Christopher Smyth, a board member for the Four Corners Back Country Horsemen, said it’s standard practice to use the twine to hold hay bales together, then cut it off and throw it away.
This project aims to keep the polypropylene out of the environment and out of the landfill, he said. All twine collected will be shipped to a processor to be turned into pellets and sold to a manufacturer that makes a variety of products.
Since the spring, Smyth said 8,000 to 10,000 pounds of plastic twine have been collected, and organizers hope to collect another 10,000 pounds this winter.

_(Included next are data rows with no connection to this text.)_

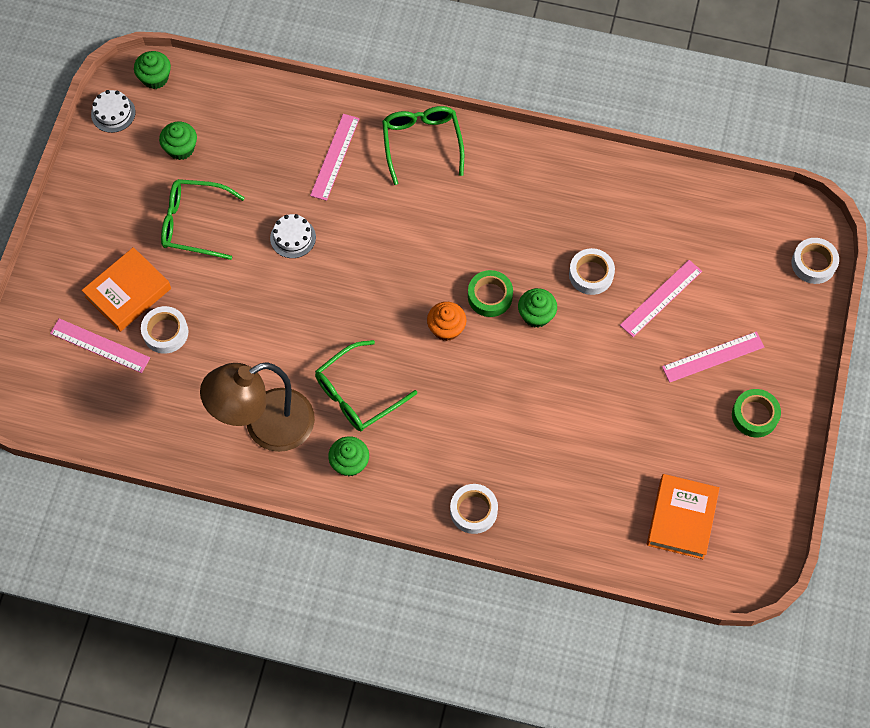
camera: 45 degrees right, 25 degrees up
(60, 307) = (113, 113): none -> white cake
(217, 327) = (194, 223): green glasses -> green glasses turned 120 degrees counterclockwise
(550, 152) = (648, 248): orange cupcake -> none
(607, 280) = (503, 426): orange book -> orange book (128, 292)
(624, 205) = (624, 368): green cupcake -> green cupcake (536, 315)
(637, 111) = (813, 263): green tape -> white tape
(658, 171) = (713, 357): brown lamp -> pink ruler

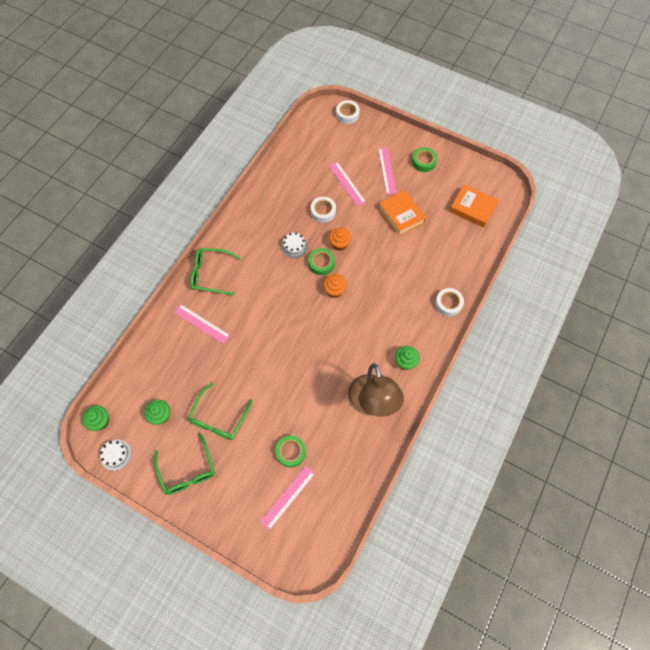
camera: 75 degrees left, 0 degrees up
(128, 292) = (255, 471): orange book -> orange book (401, 215)
(165, 332) = (291, 452): white tape -> green tape
(293, 237) = (249, 360): white cake -> white cake (294, 246)
(358, 393) = (363, 347): green glasses -> green glasses (187, 470)
(536, 315) = (339, 244): green cupcake -> orange cupcake

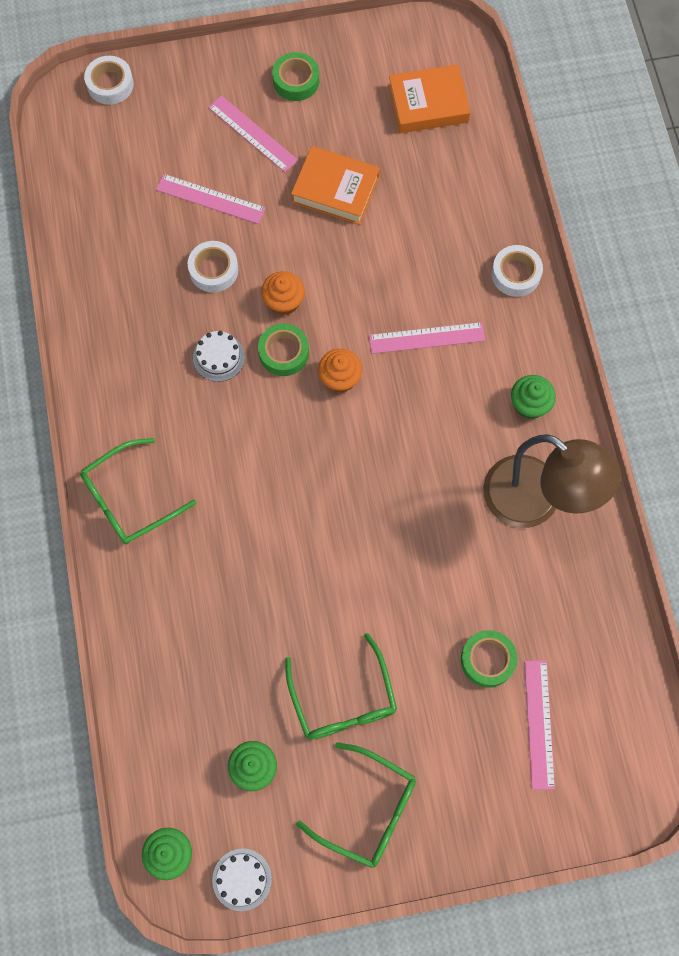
camera: 40 degrees left, 5 degrees up
(201, 324) = (187, 585): pink ruler -> pink ruler (426, 338)

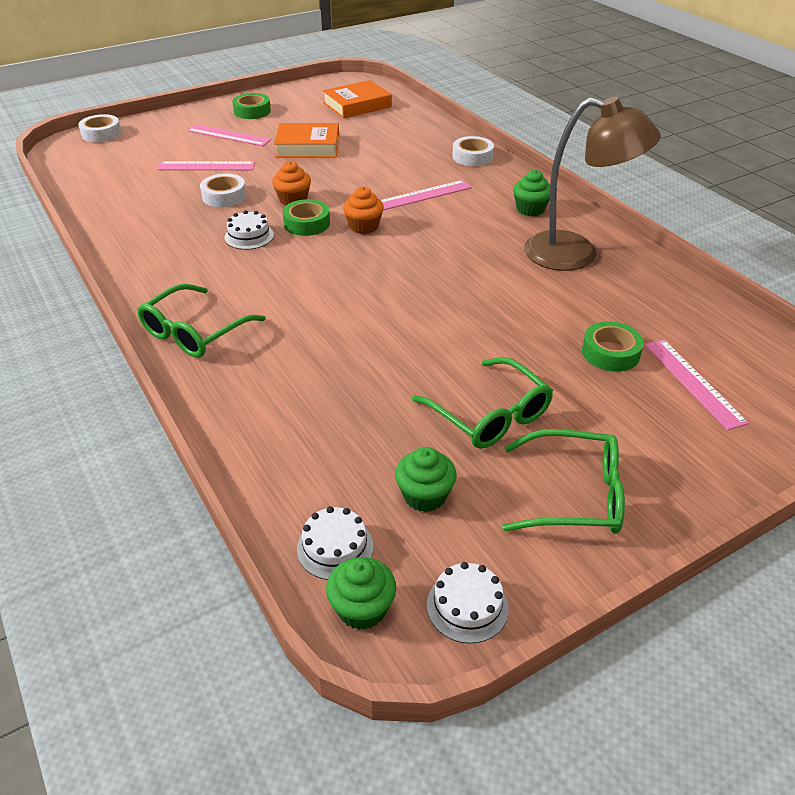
camera: 20 degrees left, 30 degrees down
(170, 793) = (335, 547): none -> white cake

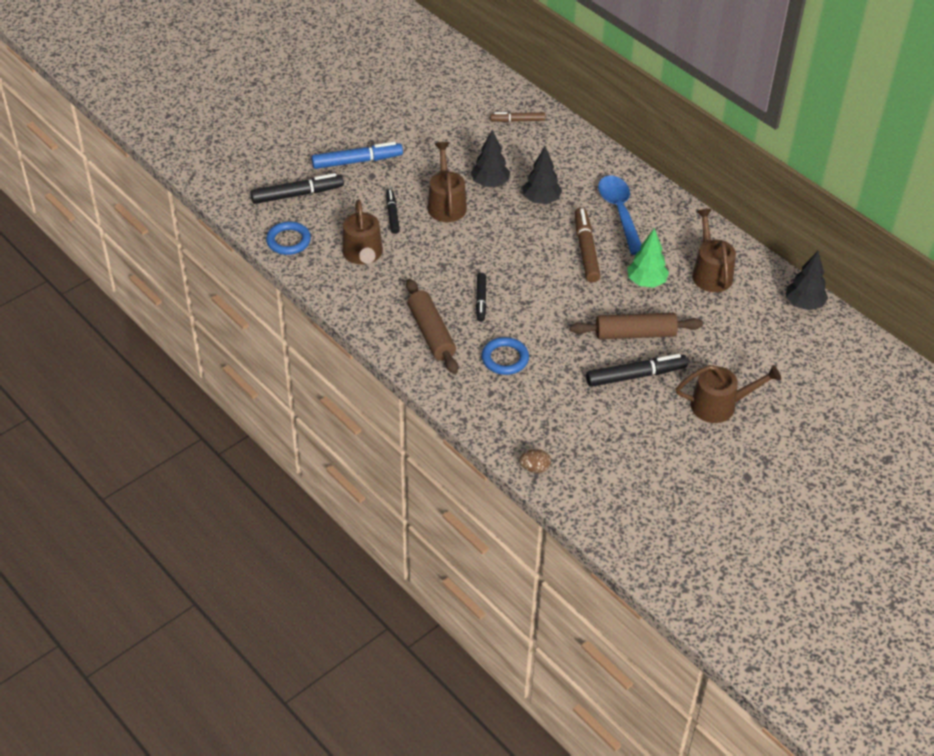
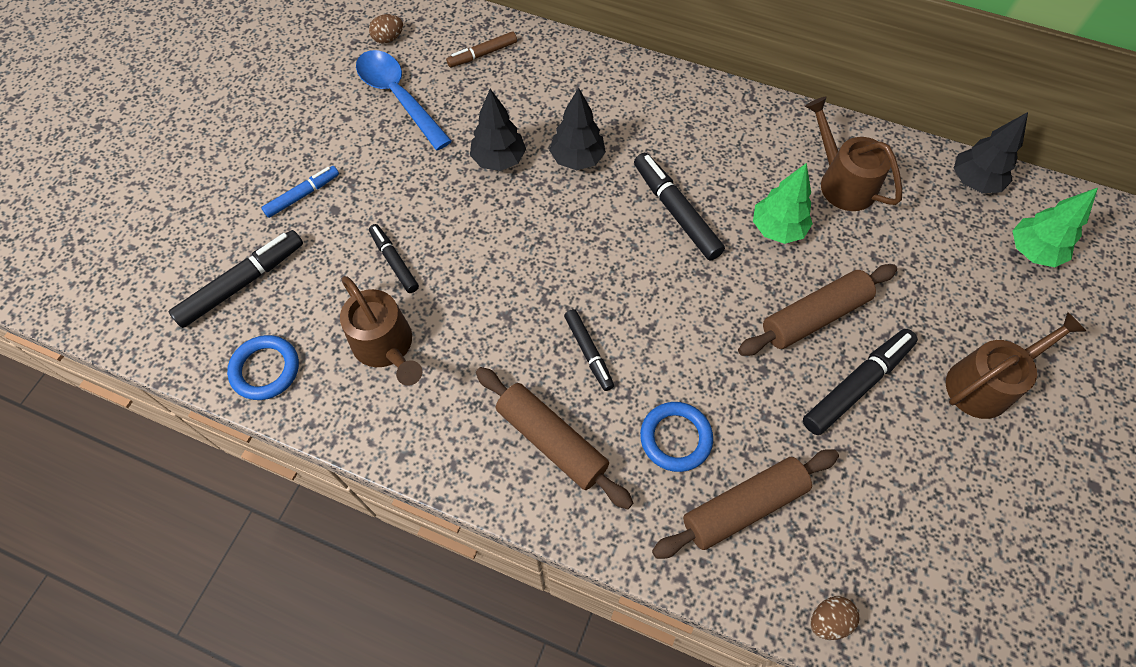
camera: 25 degrees left, 15 degrees up
(356, 161) = (302, 195): blue marker -> blue marker, size x0.62
(446, 204) = (458, 215): brown watering can -> none
(460, 91) = (388, 39): none -> brown egg
(522, 403) = (743, 507): none -> brown rolling pin
(586, 250) = (676, 212): brown marker -> black marker
(619, 212) = (682, 138): blue spoon -> blue spoon (398, 97)
(811, 354) = (1032, 251): none -> green tree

Volunteers will even provide packaging sacks for larger farm operations that produce 500 pounds of twine or more in a six-month period. That way, farmers pack the twine, and volunteers visit the property to pick up the bag.
“We end up collecting more because we come to them,” said Cathy Roberts, president of the Four Corners Back Country Horsemen. “So far, we’ve collected more than I anticipated.”
Roberts said that money gained from sending the plastic off to a processor will be funneled into trail improvement projects on U.S. Forest Service land.
Four Corners Back County Horsemen, over the years, has adopted a number of trails in the area. A few years ago, the group funded a Southwest Conservation Corps team to do trail maintenance on the Colorado Trail.
Smyth stressed that dirty twine cannot be collected.
He said that there’s plenty of twine to collect year-round in the Four Corners, so the group hopes to continue the service indefinitely.
“We’re having success reviving this old 4-H project,” he said. “A bunch of people in the area wanted to start collecting again.”